Once London’s star sector, it has seen scandal after scandal drag it though the mud and the City has lost its title as the world’s largest financial centre to New York. As a kick to the battered ribs, it is expected to fall to third place by 2015 – trampled by Hong Kong.

It is fair to say we all need the financial services sector to recover. And quick smart. “It really is the heartbeat of the British economy,” says Geoff Fawcett, Director at Hays, the leading recruiting expert.

“At Hays we see a six month lag between what happens in the financial services sector and in the broader jobs market. If we see a rise in vacancies in the City, the rest follows eventually.”

But before you extract all of your cash from your banks accounts and use it to fashion a raft and set sail to Zurich, there are reasons to be positive. In fact hell! Why don’t we celebrate the reasons why London’s financial services industry is likely to rise again:

1. The FTSE is looking good so far

The FTSE sprang out of the stalls over New Year breaking through 6000 points on the first day of trading before rising to its highest level since Feb 2011 by the end of the first week of the year.

2. The UK has historically been a financial centre

You can’t argue with history and there have always been reasons for London’s financial success. “London has always been a strong global player, we have seen growth in the east but that has certainly slowed this year,” says Fawcett. “There isn’t a lot of evidence that there will be a monumental power shift – our position time zone wise means London will always have a pivotal position.”

3. Easing of onerous regulations

The Basel III rules have been eased which will make the lives of our banks a lot easier in terms of liquidity requirements. “The regulation environment is likely to have a lighter touch than many have expected or feared in 2013,” says Stephen Archer, business analyst and director of Spring Partnerships. “This is further supported by the easing of the onerousness of Basel III on bank balance sheets.”

4. Disruptive newcomers are pushing up standards

Start-up financial institutions like Metro Bank have been and allowing consumers to demand more from their banks. This will encourage confidence in banks as standards rise across the board.

5. A swathe of IPOs could be heading our way

Many firms have held off listing because of the poor market which means there must be a backlog of companies waiting to go public. The government and analysts are doing all they can to turn AIM into a prime destination for the UK and Europe’s technology companies. All of this could lead to a bumper IPO year.

6. London will continue to resist harmonisation from European regulation

Government and City officials have continued to ensure that potentially damaging rules from Brussels do not affect our financial services.

7. M&A activity is due to jump up in 2013

We have had a slow 12 months in terms of M&A activity and analysts such as Ernst & Young are hoping to see activity rise in 2013.

“In the short-term corporates are hesitant to do deals; nevertheless there is huge pressure for companies to grow in the sluggish economy and M&A opportunity exists for those companies willing to be bold in today’s market,” says Richard Jeanneret, America’s Vice-Chair, Transaction Advisory Services for the global Ernst & Young organisation.

8. Pensions are drastically underfunded and will need to be topped up

According to the FT Advisor British pensions are dangerously underfunded meaning people will have to start paying into them soon or deal with severe consequences after they retire.

9. The Bank of England is getting a shake-up

Sir Mervyn King is about to wave goodbye to his tenure as governor of the Bank of England.
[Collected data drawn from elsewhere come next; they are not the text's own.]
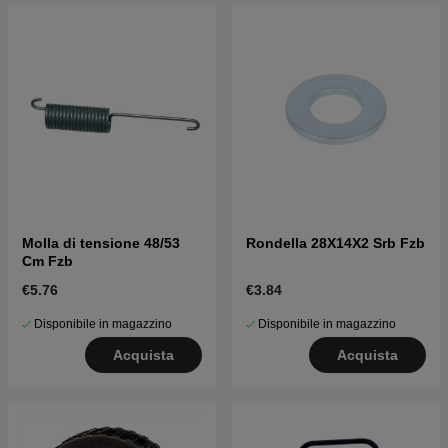
Molla di tensione 48/53
Rondella 28X14X2 Srb Fzb
Cm Fzb
€5.76
€3.84
Disponibile in magazzino
Disponibile in magazzino
Acquista
Acquista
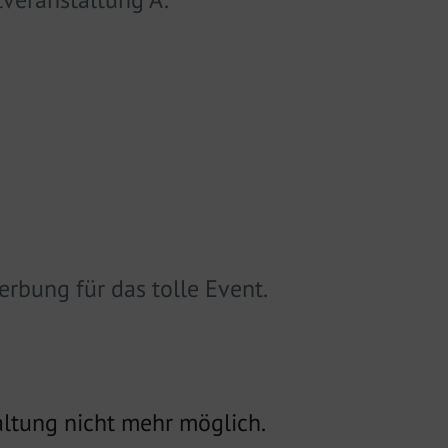
rbung für das tolle Event.
altung nicht mehr möglich.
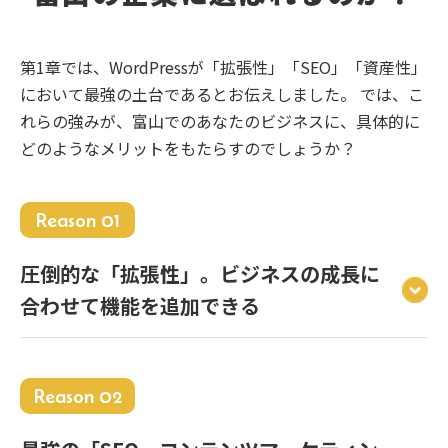
第1章では、WordPressが「拡張性」「SEO」「資産性」
において最強の土台であるとお伝えしました。 では、こ
れらの強みが、富山でのあなたのビジネスに、具体的に
どのようなメリットをもたらすのでしょうか？
Reason 01
圧倒的な「拡張性」。ビジネスの成長に
合わせて機能を追加できる
Reason 02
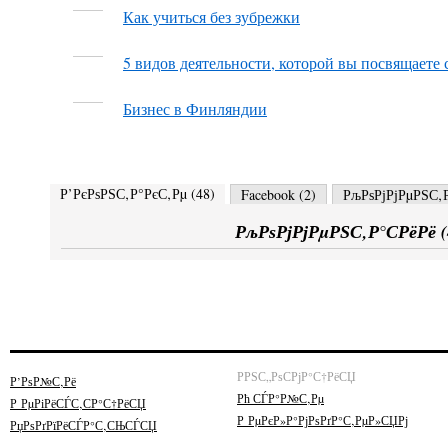
Как учиться без зубрежки
5 видов деятельности, которой вы посвящаете 
Бизнес в Финляндии
Р’РєРѕРЅС‚Р°РєС‚Рµ (
48
)
Facebook (
2
)
РљРѕРјРјРµРЅС‚Р
РљРѕРјРјРµРЅС‚Р°СРёРё (
РРЅС„РѕСРјР°С†РёСЏ
Р’РѕР№С‚Рё
Рћ СЃР°Р№С‚Рµ
Р РµРіРёСЃС‚СР°С†РёСЏ
Р РµРєР»Р°РјРѕРґР°С‚РµР»СЏРј
РџРѕРґРїРёСЃР°С‚СЊСЃСЏ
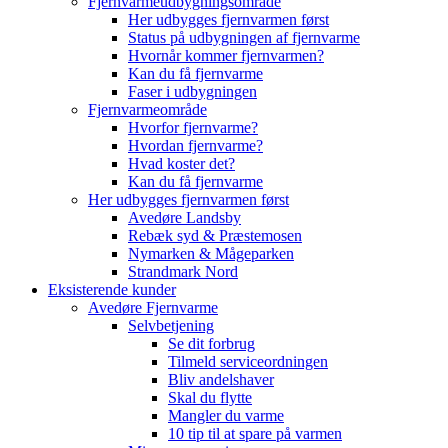
Fjernvarmeudbygningsområde
Her udbygges fjernvarmen først
Status på udbygningen af fjernvarme
Hvornår kommer fjernvarmen?
Kan du få fjernvarme
Faser i udbygningen
Fjernvarmeområde
Hvorfor fjernvarme?
Hvordan fjernvarme?
Hvad koster det?
Kan du få fjernvarme
Her udbygges fjernvarmen først
Avedøre Landsby
Rebæk syd & Præstemosen
Nymarken & Mågeparken
Strandmark Nord
Eksisterende kunder
Avedøre Fjernvarme
Selvbetjening
Se dit forbrug
Tilmeld serviceordningen
Bliv andelshaver
Skal du flytte
Mangler du varme
10 tip til at spare på varmen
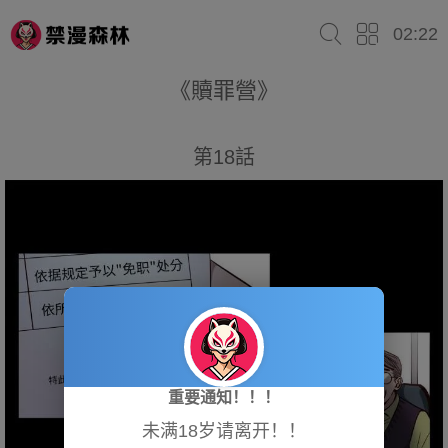
02:22
《贖罪營》
第18話
重要通知！！！
未满18岁请离开！！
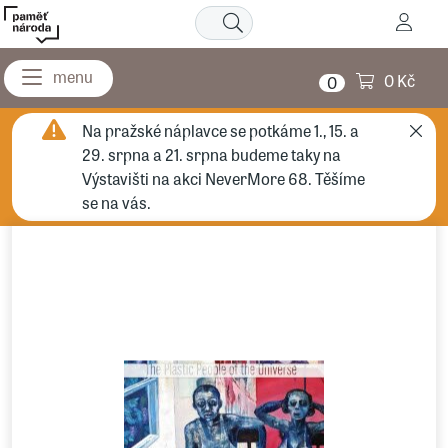
0 Kč
0
Na pražské náplavce se potkáme 1., 15. a
29. srpna a 21. srpna budeme taky na
Výstavišti na akci NeverMore 68. Těšíme
se na vás.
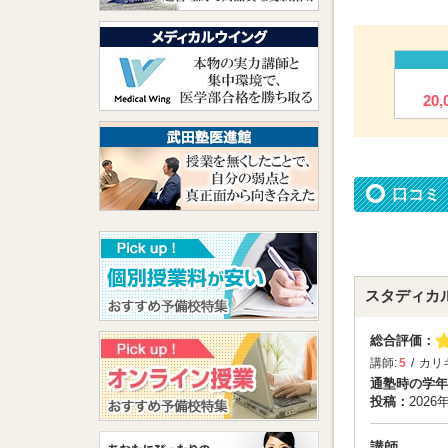
自分の自
ることが
数学の先
ところま
20
してしま
後には、
考力を強
口コミ
進学
医
スタディカ
高校生の
した。途
総合評価：
つけたい
講師:
5
カリ
通塾時の学年
投稿：
2026
島
2023年
講師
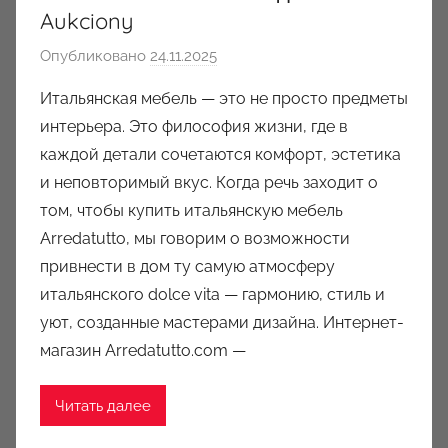
Aukciony
Опубликовано
24.11.2025
а
в
Итальянская мебель — это не просто предметы
т
интерьера. Это философия жизни, где в
о
каждой детали сочетаются комфорт, эстетика
р
и неповторимый вкус. Когда речь заходит о
о
том, чтобы купить итальянскую мебель
м
Arredatutto, мы говорим о возможности
a
u
привнести в дом ту самую атмосферу
k
итальянского dolce vita — гармонию, стиль и
c
уют, созданные мастерами дизайна. Интернет-
i
магазин Arredatutto.com —
o
n
Читать далее
y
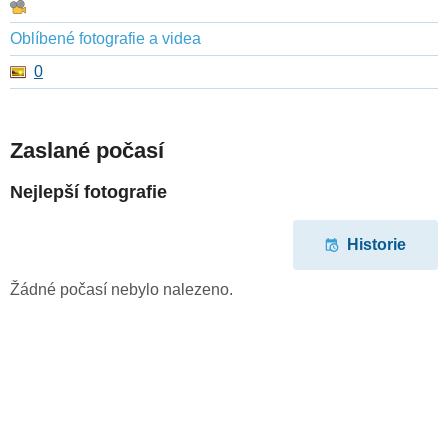
Oblíbené fotografie a videa
0
Zaslané počasí
Nejlepší fotografie
Historie
Žádné počasí nebylo nalezeno.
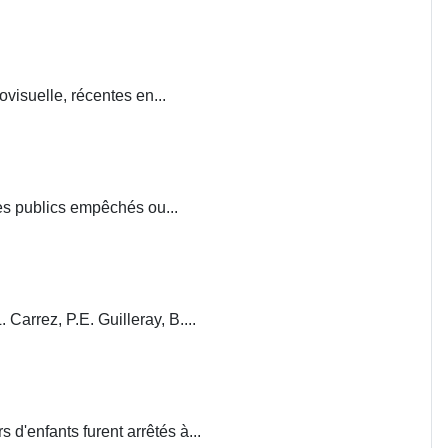
visuelle, récentes en...
ces publics empêchés ou...
. Carrez, P.E. Guilleray, B....
d'enfants furent arrêtés à...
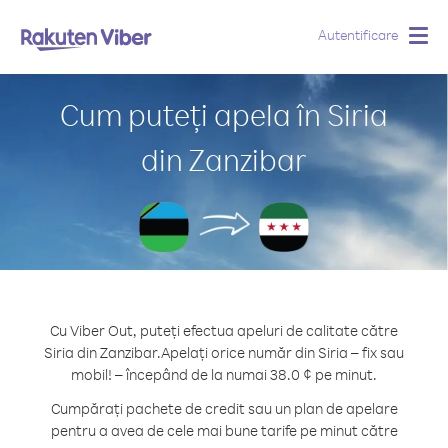
Autentificare
Togg
navig
Cum puteți apela în Siria
din Zanzibar
Cu Viber Out, puteți efectua apeluri de calitate către
Siria din Zanzibar.
Apelați orice număr din Siria – fix sau
mobil! – începând de la numai 38.0 ¢ pe minut.
Cumpărați pachete de credit sau un plan de apelare
pentru a avea de cele mai bune tarife pe minut către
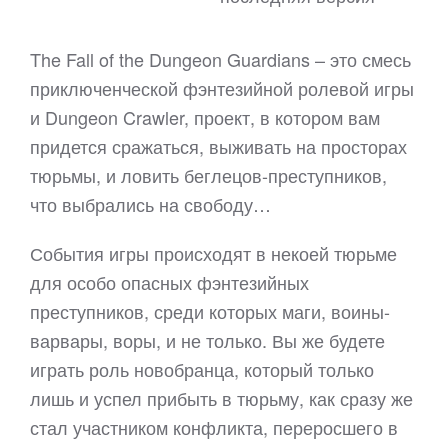
The Fall of the Dungeon Guardians – это смесь
приключенческой фэнтезийной ролевой игры
и Dungeon Crawler, проект, в котором вам
придется сражаться, выживать на просторах
тюрьмы, и ловить беглецов-преступников,
что выбрались на свободу…
События игры происходят в некоей тюрьме
для особо опасных фэнтезийных
преступников, среди которых маги, воины-
варвары, воры, и не только. Вы же будете
играть роль новобранца, который только
лишь и успел прибыть в тюрьму, как сразу же
стал участником конфликта, переросшего в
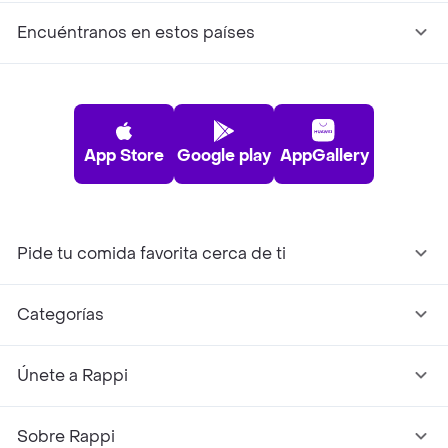
Encuéntranos en estos países
App Store
Google play
AppGallery
Pide tu comida favorita cerca de ti
Categorías
Únete a Rappi
Sobre Rappi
New blood and fresh eyes might be just what we need in the form of Mark Carney.

“The FSA and Bank of England are changing their responsibilities and I think that will may well fuel some opportunity and I think it’s a bold move to bring an outsider in with a fresh pair of eyes,” says Fawcett.

10. The financial industry is willing to embrace change

Buying behaviours are changing and technology is advancing. This offers both old and new financial institutions plenty of opportunity to innovate and grow.

“With retail customers’ buying behaviours and expectations changing, we expect to see more innovation and vertical integration,” says Tony Virdi, Vice President and Head of Banking and Financial Services in the UK & Ireland, Cognizant

“These customer behaviours and expectations are both driven and supported by game-changing technological innovations such as mobile payments, the digital wallet, the rise of eCommerce and mobile money; all generating many opportunities for both new emerging players as well as established companies.”